On their website, NWTA says River View, “Presents a unique opportunity to provide a range of diverse experiences for mountain bikers in the urban core which is currently lacking, and implement policies outlined in Portland’s Bicycle Master Plan and broader planning goals.” Another NWTA goal with this proposal is to make sure River View aligns with the group’s “Ride to Where You Ride” motto — which is a push to create urgency around the idea that Portland residents shouldn’t have to drive to access good mountain biking opportunities.
The NWTA has been actively volunteering to restore and rehabilitate the River View site since 2011 and member Brian Baumann sits on the project’s advisory committee.
In addition to the trail network, NWTA has announced a policy position on how the trails should be managed. Given the nature of the trail designs and the compact layout of the parcel, the NWTA feels, “it may be prudent to separate uses on certain trails.” This means they’ll push for some trails to be open to bicycling only.
In order to show their commitment to this plan, NWTA is offering to build the proposed skills park area and three of the bike trails (numbers 4, 5, and 7) in addition to providing planning assistance, technical resources and trail-building equipment.
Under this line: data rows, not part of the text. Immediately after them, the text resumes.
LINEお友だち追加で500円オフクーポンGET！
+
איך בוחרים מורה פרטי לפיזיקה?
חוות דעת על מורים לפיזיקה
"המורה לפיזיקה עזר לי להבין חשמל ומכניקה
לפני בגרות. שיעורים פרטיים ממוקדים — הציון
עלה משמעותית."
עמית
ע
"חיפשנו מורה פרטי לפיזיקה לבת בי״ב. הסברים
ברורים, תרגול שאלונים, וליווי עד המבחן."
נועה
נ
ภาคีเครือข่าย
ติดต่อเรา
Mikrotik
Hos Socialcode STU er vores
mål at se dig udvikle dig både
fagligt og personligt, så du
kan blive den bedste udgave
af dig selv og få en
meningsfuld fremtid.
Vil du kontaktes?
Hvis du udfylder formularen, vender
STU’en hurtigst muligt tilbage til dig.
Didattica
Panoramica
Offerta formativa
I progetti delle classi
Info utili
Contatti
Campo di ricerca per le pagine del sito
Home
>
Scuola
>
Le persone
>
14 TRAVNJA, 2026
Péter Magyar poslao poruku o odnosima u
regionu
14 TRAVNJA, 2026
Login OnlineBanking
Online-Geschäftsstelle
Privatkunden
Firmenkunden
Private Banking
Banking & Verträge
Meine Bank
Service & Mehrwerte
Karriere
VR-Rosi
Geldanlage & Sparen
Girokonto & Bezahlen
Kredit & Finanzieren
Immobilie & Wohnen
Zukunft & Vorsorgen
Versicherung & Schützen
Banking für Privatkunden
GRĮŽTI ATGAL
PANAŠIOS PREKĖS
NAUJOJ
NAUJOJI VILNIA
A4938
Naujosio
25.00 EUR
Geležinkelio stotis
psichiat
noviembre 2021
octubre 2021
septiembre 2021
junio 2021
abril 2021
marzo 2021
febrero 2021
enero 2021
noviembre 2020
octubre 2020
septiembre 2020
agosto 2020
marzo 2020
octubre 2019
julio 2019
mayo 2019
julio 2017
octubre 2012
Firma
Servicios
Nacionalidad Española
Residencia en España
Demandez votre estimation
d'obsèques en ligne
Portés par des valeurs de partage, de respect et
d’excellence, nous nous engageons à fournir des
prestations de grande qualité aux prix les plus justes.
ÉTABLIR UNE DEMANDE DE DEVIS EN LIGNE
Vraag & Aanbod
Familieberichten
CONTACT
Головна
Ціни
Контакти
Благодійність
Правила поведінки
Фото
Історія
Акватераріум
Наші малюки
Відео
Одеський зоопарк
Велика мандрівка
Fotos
“Implemented correctly,” states the NWTA on their website, “we are confident that this project can serve as a model and can be replicated in other parts of the City and region.”
Going public with a detailed trail proposal and identifying their expectations of success for this project is a bold move by the NWTA. Portland Parks has made no promises about the amount of bicycle access they’d like to see on this land. It’s also worth noting that the Portland Bureau of Environmental Services is also a partner on the development of River View because the parcel is home to several creeks that flow into the Willamette River. While, “Designing a trail system that is compatible with protection of the natural resources,” is stated as one of four official goals of the forthcoming management plan, there is sure to be some debate over how bike-specific trails can co-exist with ecological preservation.